ATTIVITÀ A.
Riporta ogni riga delle voci qui sotto che contiene la parola "categories".

BRANO DEL DOCUMENTO.
▬▬▬

Hai tenuto quella bambola come un tesoro. Le hai comprato sei dozzine di vestiti, un letto a castello, la scatola dei trucchi, tutti quei balocchi. E alla fine, pure la casa! Dotata di piscina, salone da ballo, cinema privato. E quella, come ti ha ricompensato? Ha preso l’automobile, una jeep di grossa cilindrata, e fino nello Utah, se n’è andata. Per inseguire il sogno di trionfare, finalmente, anche nel mondo delle imprese audaci. Rombo di motori, sventolano scacchi di bandiera; tempo di partire, verso il fuoco del tramonto e della plastica bruciata!
È strana la vita di una Barbie, se tale si può definire. Sottile ideale di una donna ingenua ed attraente, che pur tuttavia riesce, in qualche modo poco chiaro, a farsi strada nell’umana società. Non ci sono invero dubbi su chi sia la parte dominante, della coppia che lei forma col suo Ken, su chi abbia i soldi virtuali, le costose e numerose proprietà. Avete mai sentito parlare del motoscafo, della station wagon, dell’elicottero di lui? Come un famiglio, quello segue la signora. E s’illumina, al massimo, di rosea luce un po’ riflessa, godendo della fama di seconda mano. Il che non significa, del resto, che l’intera storia sia per forza diseducativa. C’è questo stereotipo, assai diffuso, secondo cui soltanto i giocattoli per ragazzini, tutte le astronavi e quelle spade, i carri armati ed i fucili, siano conduttivi ad un futuro di successi. Quasi che il tremendo sentimento, dell’aggressione furibonda ad ogni costo, possa trovare applicazione negli anni a venire, per facilitare gli obiettivi di carriera (il che, del resto, è in parte vero). E che invece le bambine, circondate da figure dolci e leziose, bebé che piangono, cucinine senza piatti da lavare, siano destinate, già da piccole, a una vita di glorificata servitù. La quale opinione, chiaramente, tralascia il ruolo delle Power Wheels. Ci saranno pure cose che, almeno secondo lo stereotipo, ci dividono tra maschi e femmine in età scolare. Ma una jeep fuoristrada, è sempre una jeep fuoristrada. Difficile dire di no!

▬▬▬

VOCI FORNITE.
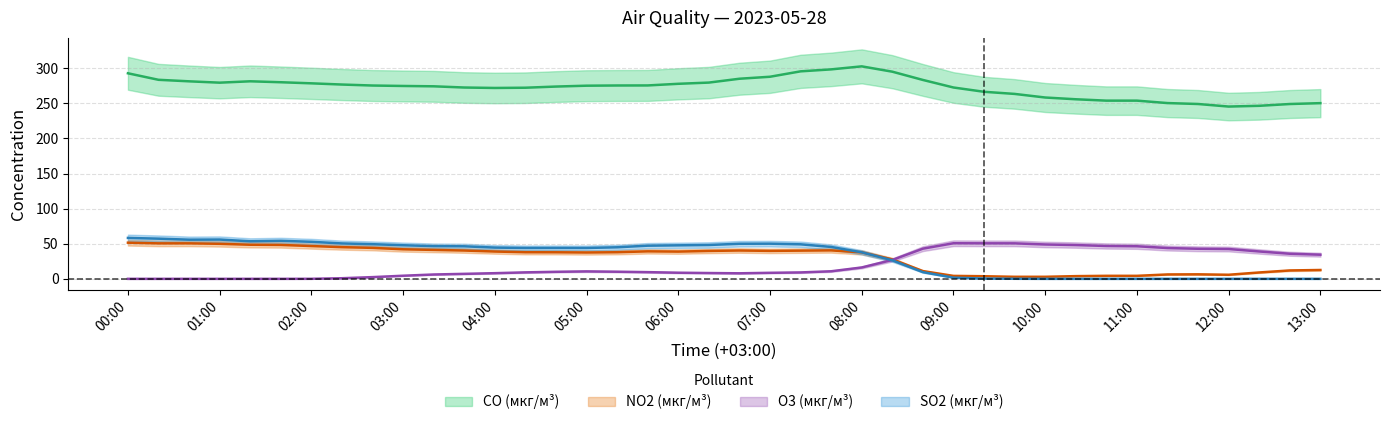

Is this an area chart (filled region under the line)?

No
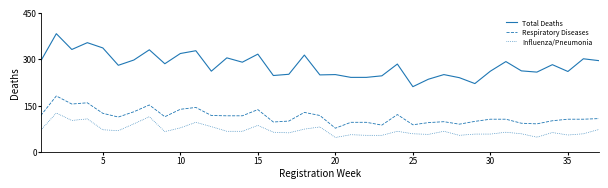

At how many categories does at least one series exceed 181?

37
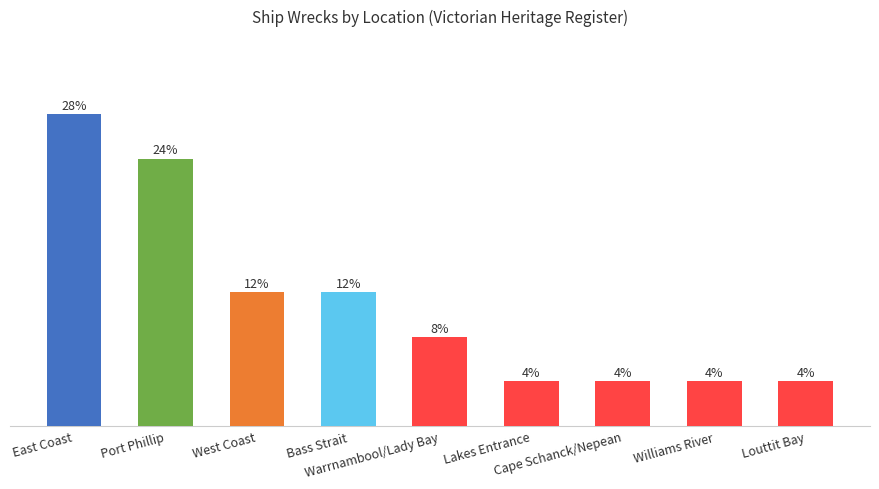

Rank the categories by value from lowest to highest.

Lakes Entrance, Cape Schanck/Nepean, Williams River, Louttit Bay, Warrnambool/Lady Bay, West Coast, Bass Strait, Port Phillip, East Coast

▬▬▬

ATTIVITÀ B.
Ripeti per intero il testo su Barbie qui sopra, parola per parola.

RISULTATO A.
At how many categories does at least one series exceed 181?
Rank the categories by value from lowest to highest.

RISULTATO B.
Hai tenuto quella bambola come un tesoro. Le hai comprato sei dozzine di vestiti, un letto a castello, la scatola dei trucchi, tutti quei balocchi. E alla fine, pure la casa! Dotata di piscina, salone da ballo, cinema privato. E quella, come ti ha ricompensato? Ha preso l’automobile, una jeep di grossa cilindrata, e fino nello Utah, se n’è andata. Per inseguire il sogno di trionfare, finalmente, anche nel mondo delle imprese audaci. Rombo di motori, sventolano scacchi di bandiera; tempo di partire, verso il fuoco del tramonto e della plastica bruciata!
È strana la vita di una Barbie, se tale si può definire. Sottile ideale di una donna ingenua ed attraente, che pur tuttavia riesce, in qualche modo poco chiaro, a farsi strada nell’umana società. Non ci sono invero dubbi su chi sia la parte dominante, della coppia che lei forma col suo Ken, su chi abbia i soldi virtuali, le costose e numerose proprietà. Avete mai sentito parlare del motoscafo, della station wagon, dell’elicottero di lui? Come un famiglio, quello segue la signora. E s’illumina, al massimo, di rosea luce un po’ riflessa, godendo della fama di seconda mano. Il che non significa, del resto, che l’intera storia sia per forza diseducativa. C’è questo stereotipo, assai diffuso, secondo cui soltanto i giocattoli per ragazzini, tutte le astronavi e quelle spade, i carri armati ed i fucili, siano conduttivi ad un futuro di successi. Quasi che il tremendo sentimento, dell’aggressione furibonda ad ogni costo, possa trovare applicazione negli anni a venire, per facilitare gli obiettivi di carriera (il che, del resto, è in parte vero). E che invece le bambine, circondate da figure dolci e leziose, bebé che piangono, cucinine senza piatti da lavare, siano destinate, già da piccole, a una vita di glorificata servitù. La quale opinione, chiaramente, tralascia il ruolo delle Power Wheels. Ci saranno pure cose che, almeno secondo lo stereotipo, ci dividono tra maschi e femmine in età scolare. Ma una jeep fuoristrada, è sempre una jeep fuoristrada. Difficile dire di no!